In Memoriam: Horst Göttmann

Es ist jetzt schon drei Jahre her, dass mein Vater gestorben ist – und je länger es her ist, desto weniger wirklich scheint es mir. Gerade letztens, als ich wieder einmal über dem fehlenden Kampfgeist der MMO-Spieler verzweifelt bin, musste ich wieder an meinen Vater denken, von dem ich so viel mitgenommen habe, was Kampf- und Sportsgeist betrifft.

Er war leidenschaftlicher Fußballer. Keine Ahnung, wie lang er spielte, aber ich kenne ihn eigentlich gar nicht anders, dass er immer irgendwie Fußball geschaut hatte, aber noch viel lieber hat er es selbst gespielt. Lange Zeit hatte er unsere Jugendmannschaft sogar trainiert.
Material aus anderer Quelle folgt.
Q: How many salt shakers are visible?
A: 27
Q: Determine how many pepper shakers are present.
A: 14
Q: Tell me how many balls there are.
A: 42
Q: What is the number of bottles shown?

Ich sehe es noch bildlich vor mir, wie er mit seiner üblichen Trainingsjacke am Spielfeldrand stand und dann rief: “Attacke!” Zwar konnte mein Vater auch mal recht verbissen sein, was den Gegner betrifft und manche konnte er wirklich nicht leiden. Trotzdem war es für ihn und auch für mich am wichtigsten, mit erhobenem Kopf vom Platz zu gehen, zu kämpfen und eine tolle Partie abzuliefern.
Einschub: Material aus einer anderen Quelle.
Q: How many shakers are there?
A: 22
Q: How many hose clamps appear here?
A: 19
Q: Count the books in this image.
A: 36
Letztens war ich ein wenig erstaunt, als ich mich mit jemandem über Fußball unterhielt, der das wohl ernsthafter gespielt hatte. Fußball war für mich ja wirklich immer nur ein Hobby, aber für denjenigen wohl nicht. Und ich erzählte von dem Trainer, den wir damals nach meinem Vater hatten, der uns beibringen wollte, wie man foult, wie man den Gegner so am Trikot zieht, dass es der Schiedsrichter nicht sieht und den Gegner so provoziert, dass er irgendetwas macht, für das er dann vom Platz gestellt wurde.

“Das gehört dazu”, war die Antwort von demjenigen und ich finde nicht, dass es dazu gehört. “Wenn man oben mitspielen will, dann muss man das machen und das macht ja jeder.” Erklärt es vielleicht, macht es aber noch lange nicht besser. Egal, wie profihaft man Fußball spielt, man spielt doch dann keinen Fußball mehr, wenn man sich auf solche Spielchen einlässt. Wo bleibt da der Sportsgeist?

Ich finde, dass das wenig mit Fußball zu tun hat. Denn mein Vater war vielleicht kein Profifußballer, aber er war Fußballer mit Leib und Seele. Vielleicht hat er auch mal eine Schwalbe gemacht, aber er legte es nicht darauf an. Ihm ging es um das Spiel, um den Ball, um das Kämpfen, um die Taktik – nicht um möglichst geschickt foulen oder möglichst clever den Gegner dem Schiedsrichter ausliefern.

Das habe ich mitgenommen von meinem Vater. Das ist und bleibt immer bei mir drinnen und ich finde es gut so. Ich glaube, das war eine Sache, die meinem Vater sehr wichtig war – ebenso wichtig ist sie mir. Denn man spielt, um zu spielen – nicht um zu gewinnen. Und wenn man verliert, dann verliert man als Sportsmann.